Stored data:
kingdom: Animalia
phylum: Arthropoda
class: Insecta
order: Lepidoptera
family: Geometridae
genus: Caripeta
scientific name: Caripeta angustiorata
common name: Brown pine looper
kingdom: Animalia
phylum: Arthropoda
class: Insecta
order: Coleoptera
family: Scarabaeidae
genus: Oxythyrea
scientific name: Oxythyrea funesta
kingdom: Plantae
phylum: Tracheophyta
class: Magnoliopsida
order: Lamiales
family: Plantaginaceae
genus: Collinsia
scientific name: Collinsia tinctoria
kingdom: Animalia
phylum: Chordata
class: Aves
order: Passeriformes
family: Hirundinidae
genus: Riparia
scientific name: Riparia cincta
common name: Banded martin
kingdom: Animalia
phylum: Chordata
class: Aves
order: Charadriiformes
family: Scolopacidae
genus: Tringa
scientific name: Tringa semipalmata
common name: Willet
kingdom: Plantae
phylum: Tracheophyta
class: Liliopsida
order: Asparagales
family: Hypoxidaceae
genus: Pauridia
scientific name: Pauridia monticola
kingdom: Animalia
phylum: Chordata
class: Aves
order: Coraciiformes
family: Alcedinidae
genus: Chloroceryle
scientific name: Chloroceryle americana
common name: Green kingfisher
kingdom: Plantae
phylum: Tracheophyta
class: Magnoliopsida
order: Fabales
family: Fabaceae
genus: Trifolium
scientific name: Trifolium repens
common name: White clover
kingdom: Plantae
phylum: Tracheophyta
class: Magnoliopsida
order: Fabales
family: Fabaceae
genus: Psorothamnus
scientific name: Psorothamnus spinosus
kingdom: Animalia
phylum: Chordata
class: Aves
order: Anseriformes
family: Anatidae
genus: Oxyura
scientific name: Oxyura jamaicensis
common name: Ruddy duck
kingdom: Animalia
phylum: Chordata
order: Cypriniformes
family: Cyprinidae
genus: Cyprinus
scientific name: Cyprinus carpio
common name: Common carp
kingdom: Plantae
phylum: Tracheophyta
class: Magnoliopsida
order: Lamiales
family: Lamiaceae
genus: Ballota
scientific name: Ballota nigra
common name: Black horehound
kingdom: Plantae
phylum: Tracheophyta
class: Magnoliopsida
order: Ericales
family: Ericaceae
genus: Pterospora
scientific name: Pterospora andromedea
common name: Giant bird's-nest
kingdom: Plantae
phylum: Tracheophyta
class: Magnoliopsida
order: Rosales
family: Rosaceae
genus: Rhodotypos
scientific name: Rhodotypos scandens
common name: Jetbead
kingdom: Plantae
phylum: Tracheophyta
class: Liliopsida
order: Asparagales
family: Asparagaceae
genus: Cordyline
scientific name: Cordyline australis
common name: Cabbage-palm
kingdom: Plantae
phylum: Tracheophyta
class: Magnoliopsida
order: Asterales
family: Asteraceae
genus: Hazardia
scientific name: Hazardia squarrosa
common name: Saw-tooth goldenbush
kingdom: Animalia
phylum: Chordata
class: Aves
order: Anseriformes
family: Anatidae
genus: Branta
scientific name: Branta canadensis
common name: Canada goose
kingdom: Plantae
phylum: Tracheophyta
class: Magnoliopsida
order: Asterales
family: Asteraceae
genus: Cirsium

Exercise details:
Could you reproduce all of the material above, line for line and without any changes?

Final result:
kingdom: Animalia
phylum: Arthropoda
class: Insecta
order: Lepidoptera
family: Geometridae
genus: Caripeta
scientific name: Caripeta angustiorata
common name: Brown pine looper
kingdom: Animalia
phylum: Arthropoda
class: Insecta
order: Coleoptera
family: Scarabaeidae
genus: Oxythyrea
scientific name: Oxythyrea funesta
kingdom: Plantae
phylum: Tracheophyta
class: Magnoliopsida
order: Lamiales
family: Plantaginaceae
genus: Collinsia
scientific name: Collinsia tinctoria
kingdom: Animalia
phylum: Chordata
class: Aves
order: Passeriformes
family: Hirundinidae
genus: Riparia
scientific name: Riparia cincta
common name: Banded martin
kingdom: Animalia
phylum: Chordata
class: Aves
order: Charadriiformes
family: Scolopacidae
genus: Tringa
scientific name: Tringa semipalmata
common name: Willet
kingdom: Plantae
phylum: Tracheophyta
class: Liliopsida
order: Asparagales
family: Hypoxidaceae
genus: Pauridia
scientific name: Pauridia monticola
kingdom: Animalia
phylum: Chordata
class: Aves
order: Coraciiformes
family: Alcedinidae
genus: Chloroceryle
scientific name: Chloroceryle americana
common name: Green kingfisher
kingdom: Plantae
phylum: Tracheophyta
class: Magnoliopsida
order: Fabales
family: Fabaceae
genus: Trifolium
scientific name: Trifolium repens
common name: White clover
kingdom: Plantae
phylum: Tracheophyta
class: Magnoliopsida
order: Fabales
family: Fabaceae
genus: Psorothamnus
scientific name: Psorothamnus spinosus
kingdom: Animalia
phylum: Chordata
class: Aves
order: Anseriformes
family: Anatidae
genus: Oxyura
scientific name: Oxyura jamaicensis
common name: Ruddy duck
kingdom: Animalia
phylum: Chordata
order: Cypriniformes
family: Cyprinidae
genus: Cyprinus
scientific name: Cyprinus carpio
common name: Common carp
kingdom: Plantae
phylum: Tracheophyta
class: Magnoliopsida
order: Lamiales
family: Lamiaceae
genus: Ballota
scientific name: Ballota nigra
common name: Black horehound
kingdom: Plantae
phylum: Tracheophyta
class: Magnoliopsida
order: Ericales
family: Ericaceae
genus: Pterospora
scientific name: Pterospora andromedea
common name: Giant bird's-nest
kingdom: Plantae
phylum: Tracheophyta
class: Magnoliopsida
order: Rosales
family: Rosaceae
genus: Rhodotypos
scientific name: Rhodotypos scandens
common name: Jetbead
kingdom: Plantae
phylum: Tracheophyta
class: Liliopsida
order: Asparagales
family: Asparagaceae
genus: Cordyline
scientific name: Cordyline australis
common name: Cabbage-palm
kingdom: Plantae
phylum: Tracheophyta
class: Magnoliopsida
order: Asterales
family: Asteraceae
genus: Hazardia
scientific name: Hazardia squarrosa
common name: Saw-tooth goldenbush
kingdom: Animalia
phylum: Chordata
class: Aves
order: Anseriformes
family: Anatidae
genus: Branta
scientific name: Branta canadensis
common name: Canada goose
kingdom: Plantae
phylum: Tracheophyta
class: Magnoliopsida
order: Asterales
family: Asteraceae
genus: Cirsium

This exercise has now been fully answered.